Two things I appreciated on a new level this week: a) my husband will never abandon his “be prepared” motto from Boy Scouts, and b) I have a new motivation to de-clutter.

It turns out that I have a tad bit of a hoarding issue. At least it is selective. I think it has to do with the idea that I work full time out of the house. What am I hoarding? Pretty much every craft our daughter has made in 4 years of her life. And clothes that no longer fit her, because if somebody special gave them to her, how I can really let go of them? And because I am a huge fan of frugality, I definitely have about 12 pairs of hand me down jeans, in the next two sizes up, for her. I ‘m kind of a strange duck in that way: I’ll hesitate to stock up on toilet paper and toothpaste, but my pre-k kid has jeans from now through the third grade.

I am more aware of this after having recently gutted our daughter’s closet.
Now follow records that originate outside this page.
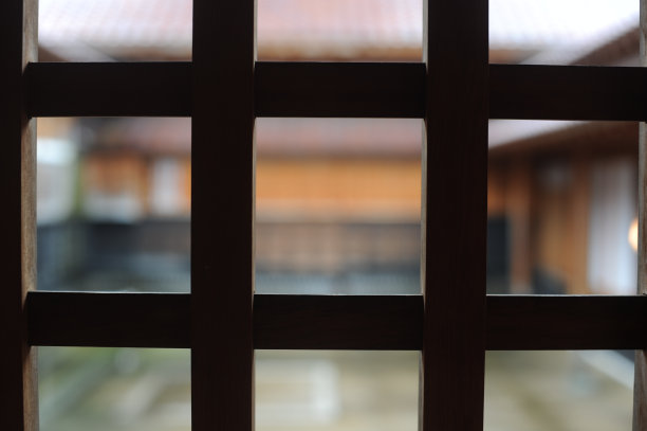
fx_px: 898
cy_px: 216
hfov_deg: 39.6
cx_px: 324
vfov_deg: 26.9
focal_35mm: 50
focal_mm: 50
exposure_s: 1/50
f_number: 3.5
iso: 200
Insert ‘always be prepared’ hubby here. Truly, it is a blessing that my husband is wired towards emergency preparedness. Personally, on a good day, I’m doing well to manage “regular life preparedness,” so the fact that he enjoys preparing for the “what ifs” is helpful. We just had extra smoke detectors installed, a stock pile of canned foods and drinking water, and when severe weather hits, he has our weather radio cranking. This week, it was so sad to hear the news of people losing lives to tornados. It was very sobering. One story that stuck with me was a woman clutching her baby who said “I didn’t know it would be this bad…” Which left me thinking, if I know it could be bad, and I do nothing, particularly after seeing the devastating effects, what does that say about me?

Thus, the new motivation to de-clutter. With my husband’s encouragement and the distinct blaring of the weather radio, I attacked our daughter’s closet – which is the only space in our home with interior-only walls and thus THE place to go incase of severe weather. And my husband doesn’t play. Its not like a “go stand in the closet” type thing. We needed space for all four of us, shoes for each, water for each, a flashlight, and a mattress to put over our heads.

I literally took myself, a box of garbage bags, and a new mantra. Picking up every item and every article, I asked myself if I would rather hold onto stuff and risk not having a safe place for my kids, or do what I could to have a safe place, and share the stuff. It turns out stuff, even the really sweet dress from one of my sisters, is easier to part with in the backdrop of life or death.

As parents it is easy to focus on provision for our children. This week I learned the power of subtraction. And that’s how we were left rejoicing in an empty closet.